- Published on
CUDA on Nvidia MX130 GPU
- Authors
- Name
- Muhammad Fareez Iqmal
- @iqfareez
Welcome to this guide on how to enable CUDA on an Nvidia MX130 GPU for machine vision inference on laptops. CUDA is a parallel computing platform and programming model developed by NVIDIA for general computing on graphical processing units (GPUs).
The Nvidia MX130 is a dedicated GPU that is commonly found in laptops, it is not as powerful as the RTX GPU families, but it can still run some machine vision tasks efficiently. In this guide, we will cover the installation of necessary drivers and software, as well as any configuration required to properly utilize the GPU for these types of computations using Pytorch. Keep in mind that the mileage may vary when using other frameworks.
At the end, I will demo the performance using SuperGlue's demo script.
Checking the GPU you have
Usually, laptop with NVIDIA GPU already preinstalled with NVIDIA drivers along with NVIDIA Control Panel. So, open that to see your GPU version.
I have MX130 drivers. From the specs page, it says it can support CUDA. If you have other drivers, you can still follow along this guide but your mileage may vary.
Optionally, you can verify the CUDA supports using Python (You need Python 3.9.x version, as PyTorch doesn't support the latest Python version yet).

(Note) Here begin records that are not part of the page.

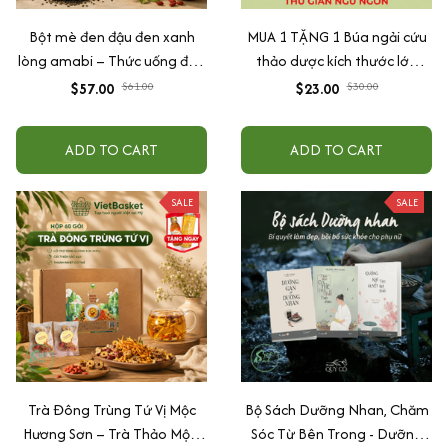
Bột mè đen đậu đen xanh
MUA 1 TẶNG 1 Búa ngải cứu
lòng amabi – Thức uống đẹp
thảo dược kích thước lớn
da, đen tóc, lợi sữa tự nhiên
31cm, hỗ trợ massage lưng
$57.00
$61.00
$23.00
$30.00
cổ vai gáy, giúp thư giãn và
ngủ ngon An Chi Organic
ADD TO CART
ADD TO CART
SALE
SALE
Trà Đông Trùng Tứ Vị Mộc
Bộ Sách Dưỡng Nhan, Chăm
Hương Sơn – Trà Thảo Mộc,
Sóc Từ Bên Trong - Dưỡng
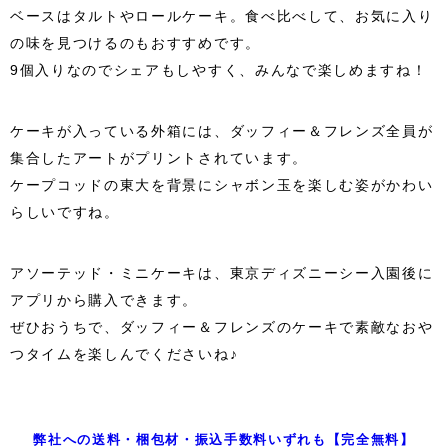
ベースはタルトやロールケーキ。食べ比べして、お気に入り
の味を見つけるのもおすすめです。
9個入りなのでシェアもしやすく、みんなで楽しめますね！
ケーキが入っている外箱には、ダッフィー＆フレンズ全員が
集合したアートがプリントされています。
ケープコッドの東大を背景にシャボン玉を楽しむ姿がかわい
らしいですね。
アソーテッド・ミニケーキは、東京ディズニーシー入園後に
アプリから購入できます。
ぜひおうちで、ダッフィー＆フレンズのケーキで素敵なおや
つタイムを楽しんでくださいね♪
弊社への送料・梱包材・振込手数料いずれも【完全無料】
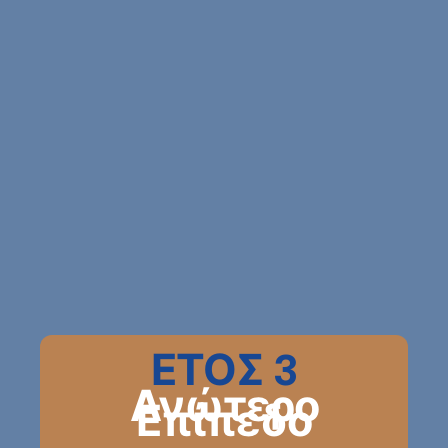
ΕΤΟΣ 3
Ανώτερο
Επίπεδο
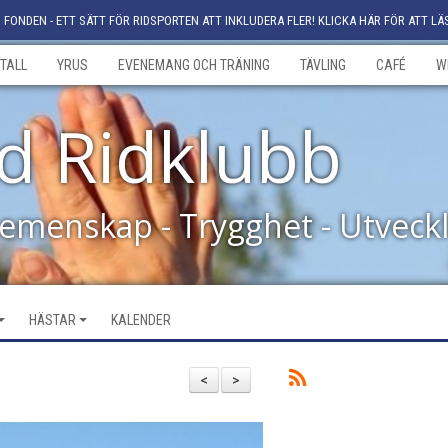
FONDEN - ETT SÄTT FÖR RIDSPORTEN ATT INKLUDERA FLER! KLICKA HÄR FÖR ATT LÄ
TALL
YRUS
EVENEMANG OCH TRÄNING
TÄVLING
CAFÉ
W
d Ridklubb
Gemenskap - Trygghet - Utveck
HÄSTAR
KALENDER
<
>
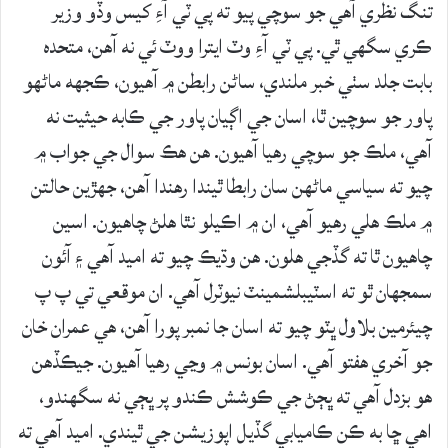
تنگ نظري آهي جو سوچي پيو ته پي ٽي آءِ کيس وڏو وزير
ڪري سگهي ٿي. پي ٽي آءِ وٽ ايترا ووٽ ئي نه آهن، متحده
بابت جلد سٺي خبر ملندي، ساڻن رابطن ۾ آهيون، ڪجهه ماڻهو
پاور جو سوچين ٿا، اسان جي اڳيان پاور جي ڪابه حيثيت نه
آهي، ملڪ جو سوچي رهيا آهيون. هن هڪ سوال جي جواب ۾
چيو ته سياسي ماڻهن سان رابطا ٿيندا رهندا آهن، جهڙين حالتن
۾ ملڪ هلي رهيو آهي، ان ۾ اڪيلو نٿا هلڻ چاهيون. اسين
چاهيون ٿا ته گڏجي هلون. هن وڌيڪ چيو ته اميد آهي ۽ آئون
سمجهان ٿو ته اسٽيبلشمينٽ نيوٽرل آهي. ان موقعي تي پ پ
چيئرمين بلاول ڀٽو چيو ته اسان جا نمبر پورا آهن، هي عمران خان
جو آخري هفتو آهي. اسان بونس ۾ وڃي رهيا آهيون. جيڪڏهن
هو بزدل آهي ته ڀڄڻ جي ڪوشش ڪندو پر ڀڄي نه سگهندو،
اهي ڇا به ڪن ڪاميابي گڏيل اپوزيشن جي ٿيندي. اميد آهي ته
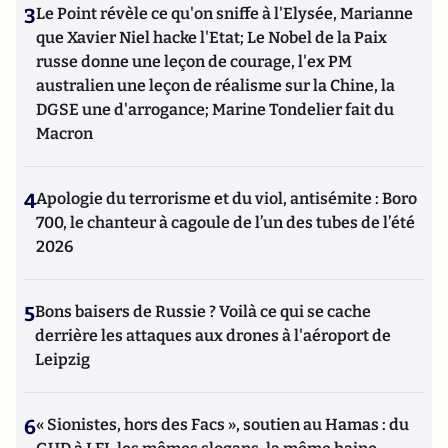
3
Le Point révèle ce qu'on sniffe à l'Elysée, Marianne
que Xavier Niel hacke l'Etat; Le Nobel de la Paix
russe donne une leçon de courage, l'ex PM
australien une leçon de réalisme sur la Chine, la
DGSE une d'arrogance; Marine Tondelier fait du
Macron
4
Apologie du terrorisme et du viol, antisémite : Boro
700, le chanteur à cagoule de l’un des tubes de l’été
2026
5
Bons baisers de Russie ? Voilà ce qui se cache
derrière les attaques aux drones à l'aéroport de
Leipzig
6
« Sionistes, hors des Facs », soutien au Hamas : du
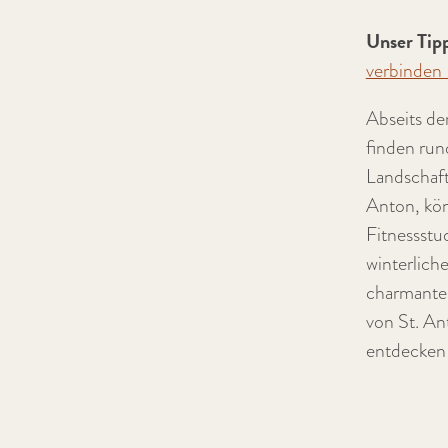
Unser Tip
verbinden -
Abseits der
finden run
Landschaf
Anton, kö
Fitnessstu
winterlich
charmanten
von St. An
entdecken 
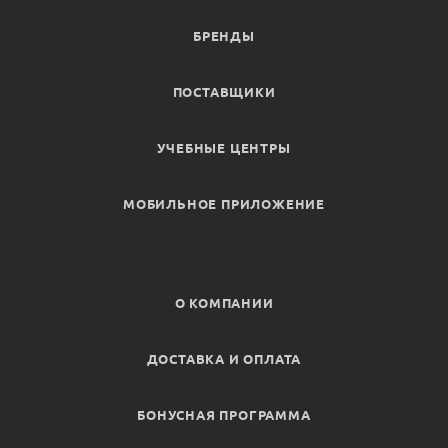
БРЕНДЫ
ПОСТАВЩИКИ
УЧЕБНЫЕ ЦЕНТРЫ
МОБИЛЬНОЕ ПРИЛОЖЕНИЕ
О КОМПАНИИ
ДОСТАВКА И ОПЛАТА
БОНУСНАЯ ПРОГРАММА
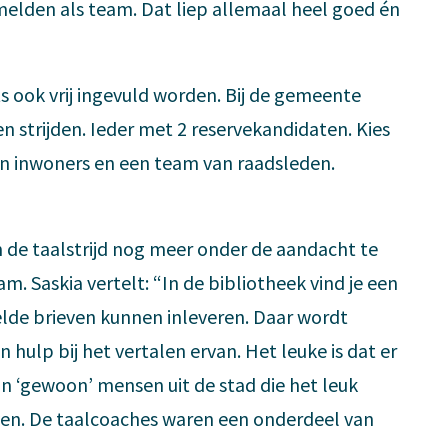
elden als team. Dat liep allemaal heel goed én
 ook vrij ingevuld worden. Bij de gemeente
n strijden. Ieder met 2 reservekandidaten. Kies
n inwoners en een team van raadsleden.
 de taalstrijd nog meer onder de aandacht te
. Saskia vertelt: “In de bibliotheek vind je een
lde brieven kunnen inleveren. Daar wordt
hulp bij het vertalen ervan. Het leuke is dat er
jn ‘gewoon’ mensen uit de stad die het leuk
en. De taalcoaches waren een onderdeel van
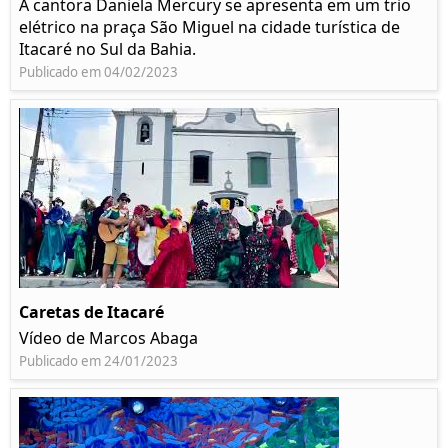
A cantora Daniela Mercury se apresenta em um trio
elétrico na praça São Miguel na cidade turística de
Itacaré no Sul da Bahia.
Publicado em 04/02/2023
Caretas de Itacaré
Vídeo de Marcos Abaga
Publicado em 24/01/2023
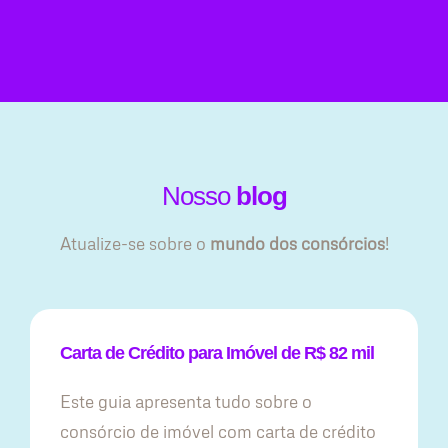
Nosso
blog
Atualize-se sobre o
mundo dos consórcios
!
Carta de Crédito para Imóvel de R$ 82 mil
Este guia apresenta tudo sobre o
consórcio de imóvel com carta de crédito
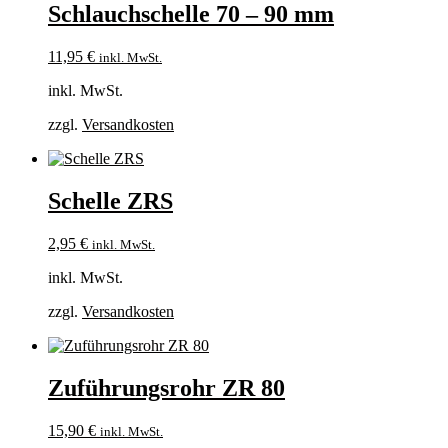
Schlauchschelle 70 – 90 mm
11,95
€
inkl. MwSt.
inkl. MwSt.
zzgl.
Versandkosten
Schelle ZRS
2,95
€
inkl. MwSt.
inkl. MwSt.
zzgl.
Versandkosten
Zuführungsrohr ZR 80
15,90
€
inkl. MwSt.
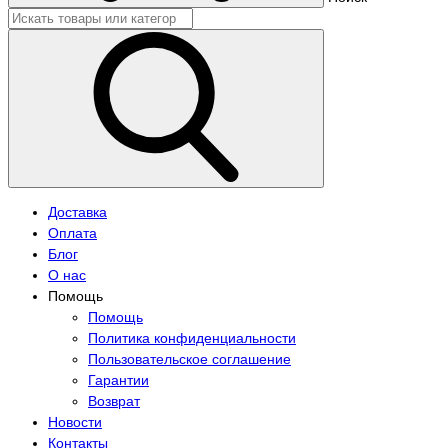
Доставка
Оплата
Блог
О нас
Помощь
Помощь
Политика конфиденциальности
Пользовательское соглашение
Гарантии
Возврат
Новости
Контакты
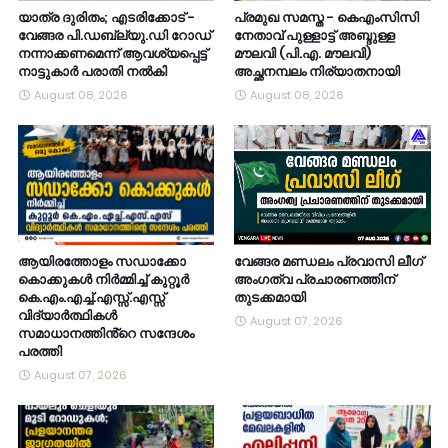
യാത്ര ദുരിതം; എടരിക്കോട് -
പ്രമുഖ സമസ്ത - കെഎംസിസി
വേങ്ങര പി.ഡബ്ല്യു.ഡി റോഡ്
നേതാവ് പുള്ളാട്ട് അബ്ദുള്ള
നന്നാക്കണമെന്ന് ആവശ്യപ്പെട്ട്
മൗലവി (പി.എ. മൗലവി)
നാട്ടുകാർ പരാതി നൽകി
അച്ഛനമ്പലം നിര്യാതനായി
August 08, 2026
August 08, 2026
ആയിരത്തോളം സഡാക്കോ
വേങ്ങര മണ്ഡലം പ്രവാസി ലീഗ്
കൊക്കുകൾ നിർമ്മിച്ച് കുറ്റൂർ
അംഗത്വ പ്രചാരണത്തിന്
കെ.എം.എച്ച്.എസ്സ്.എസ്സ്
തുടക്കമായി
വിദ്യാർത്ഥികൾ
August 07, 2026
സമാധാനത്തിൻ്റെ സന്ദേശം
പരത്തി
August 07, 2026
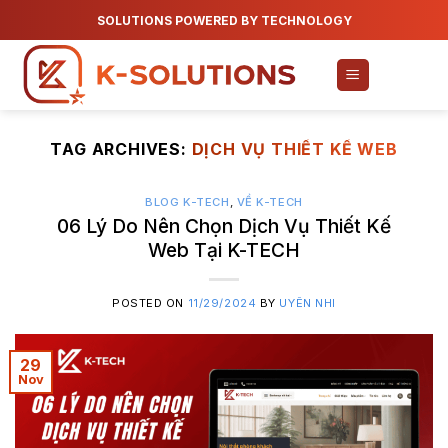
Skip
SOLUTIONS POWERED BY TECHNOLOGY
to
content
TAG ARCHIVES:
DỊCH VỤ THIẾT KẾ WEB
BLOG K-TECH
,
VỀ K-TECH
06 Lý Do Nên Chọn Dịch Vụ Thiết Kế
Web Tại K-TECH
POSTED ON
11/29/2024
BY
UYÊN NHI
29
Nov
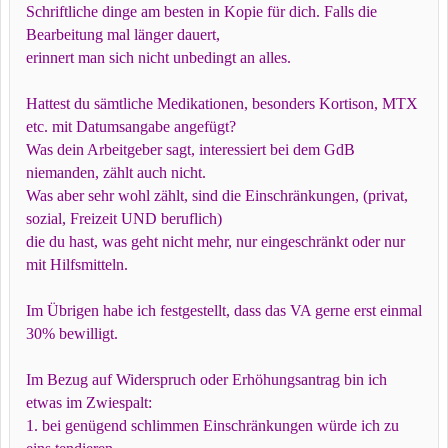
Schriftliche dinge am besten in Kopie für dich. Falls die
Bearbeitung mal länger dauert,
erinnert man sich nicht unbedingt an alles.
Hattest du sämtliche Medikationen, besonders Kortison, MTX
etc. mit Datumsangabe angefügt?
Was dein Arbeitgeber sagt, interessiert bei dem GdB
niemanden, zählt auch nicht.
Was aber sehr wohl zählt, sind die Einschränkungen, (privat,
sozial, Freizeit UND beruflich)
die du hast, was geht nicht mehr, nur eingeschränkt oder nur
mit Hilfsmitteln.
Im Übrigen habe ich festgestellt, dass das VA gerne erst einmal
30% bewilligt.
Im Bezug auf Widerspruch oder Erhöhungsantrag bin ich
etwas im Zwiespalt:
1.
bei genügend schlimmen Einschränkungen würde ich zu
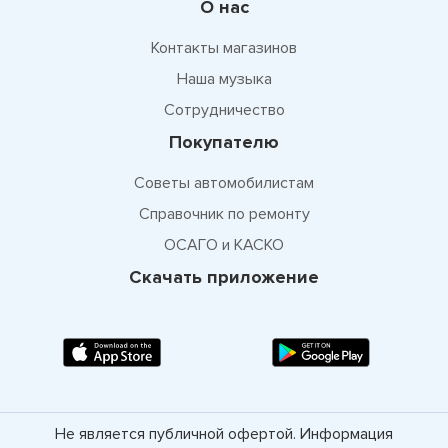
О нас
Контакты магазинов
Наша музыка
Сотрудничество
Покупателю
Советы автомобилистам
Справочник по ремонту
ОСАГО и КАСКО
Скачать приложение
Не является публичной офертой. Информация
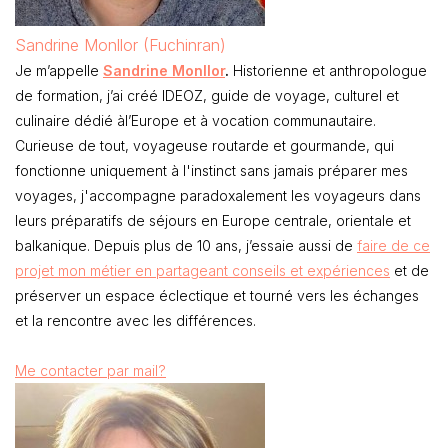
Sandrine Monllor (Fuchinran)
Je m’appelle
Sandrine Monllor
.
Historienne et anthropologue
de formation, j’ai créé IDEOZ, guide de voyage, culturel et
culinaire dédié àl’Europe et à vocation communautaire.
Curieuse de tout, voyageuse routarde et gourmande, qui
fonctionne uniquement à l'instinct sans jamais préparer mes
voyages, j'accompagne paradoxalement les voyageurs dans
leurs préparatifs de séjours en Europe centrale, orientale et
balkanique. Depuis plus de 10 ans, j’essaie aussi de
faire de ce
projet mon métier en partageant conseils et expériences
et de
préserver un espace éclectique et tourné vers les échanges
et la rencontre avec les différences.
Me contacter par mail?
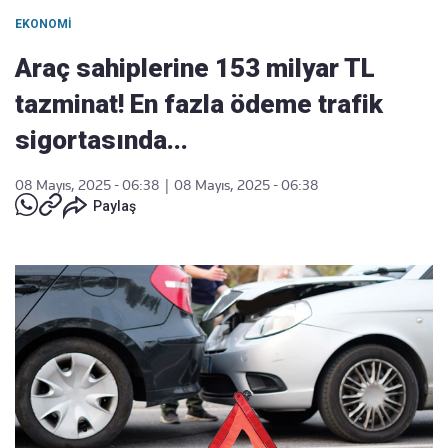
EKONOMI
Araç sahiplerine 153 milyar TL
tazminat! En fazla ödeme trafik
sigortasında...
08 Mayıs, 2025 - 06:38
|
08 Mayıs, 2025 - 06:38
Paylaş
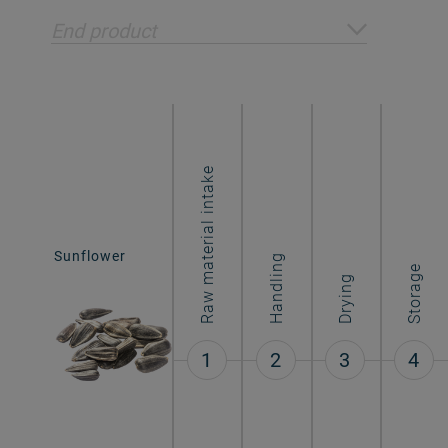
End product
Raw material intake
Sunflower
Sunflower
Handling
flakes
Storage
Drying
1
2
3
4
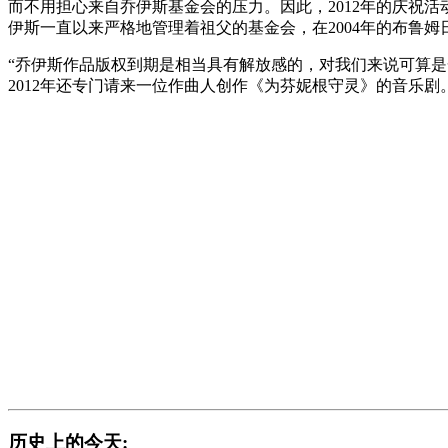
而不用担心来自乔伊斯基金会的压力。因此，2012年的庆祝
伊斯一直以来严格地管理着祖父的基金会，在2004年的布鲁
“乔伊斯作品版权到期是相当具有解放感的，对我们来说可算是
2012年还专门请来一位作曲人创作《为芬妮根守灵》的音乐
历史上的今天:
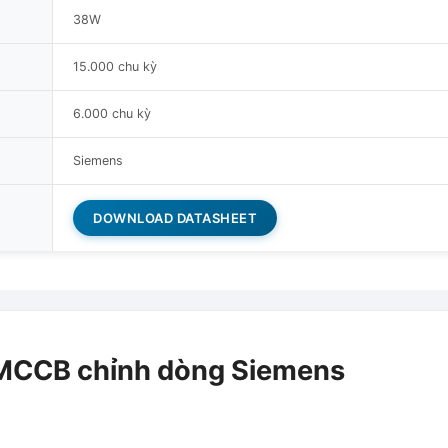
38W
15.000 chu kỳ
6.000 chu kỳ
Siemens
DOWNLOAD DATASHEET
CCB chỉnh dòng Siemens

from numba import cuda # run pip install numba
cuda.detect()
Output:
Found 1 CUDA devices
id 0 b'NVIDIA GeForce MX130' [SUPPORTED (DEPRECATED)]
Compute Capability: 5.0
PCI Device ID: 0
PCI Bus ID: 1
UUID: GPU-7b092133-34da-571d-9506-9de68403ed55
Watchdog: Enabled
Compute Mode: WDDM
FP32/FP64 Performance Ratio: 32
Summary:
1/1 devices are supported
Process finished with exit code 0
Checking CUDA availability using PyTorch
Even though the script above says that our GPU supports CUDA, the PyTorch still cannot 'see' the GPU yet.
tip
I recommend you to create virtual environment to easily manage your packages and python version per project
Try running the script below:
import torch as torch # pip install torch
yes_cuda = torch.cuda.is_available()
print(yes_cuda)
Output:
False
So, we need to install some tools to make our CUDA visible to PyTorch.
Install Visual Studio
You may need to install Visual Studio 2022 to correctly install CUDA.
warning
But for my case, I don't install the full VS due to storage constraints, but I have the VS Build Tools already installed with C++ development. I just downloaded Microsoft Visual C++ Redistributable for Visual Studio 2022 just in case. Visit Visual Studio download page for more info.
Setup CUDA
Download supported CUDA version
The latest CUDA version is 12.0. However (at the time of writing), PyTorch seems doesn't have support for it yet. So, you'll need an older version of CUDA (11.6
or 11.7
). Go to Cuda Toolkit Archives to download version 11.7.1
.
You may select Installer Type to local, and proceed with downloading.
Install CUDA
Once the file downloaded, double click it to begin installation.
Click the Express Installation. It will install the CUDA toolkit, some other things, and your display driver.
When the installation finishes. I got notified about trouble installing Nsight.
As the description said, it may not be related to CUDA so just hit Next and complete the installation.
Verify the installation
Open Command Prompt or Powershell, run the following command:
nvidia-smi
Setup Pytorch (correctly)
Go to PyTorch's Get Started page. Select the setting accordingly, copy and run the command generated.
note
You may need to uninstall the existing PyTorch installation (pip uninstall torch
) before running the command below.
Command:
pip3 install torch torchvision torchaudio --extra-index-url https://download.pytorch.org/whl/cu117
If you re-run the code previously. The output should be True
indicating that PyTorch is now able to recognise the CUDA GPU.
Demo
I'm using the demo of the machine vision project SuperGlue Inference and Evaluation Demo Script without CUDA (using CPU) and with CUDA running on MX130.
warning
Without CUDA
Running inference on device "cpu"
Average FPS = 0.4
With CUDA
Running inference on device "cuda"
Average FPS = 1.0
The performance with CUDA has improved, but it's important to note that it may not achieve significantly higher FPS due to the GPU's limitations in handling intensive calculations.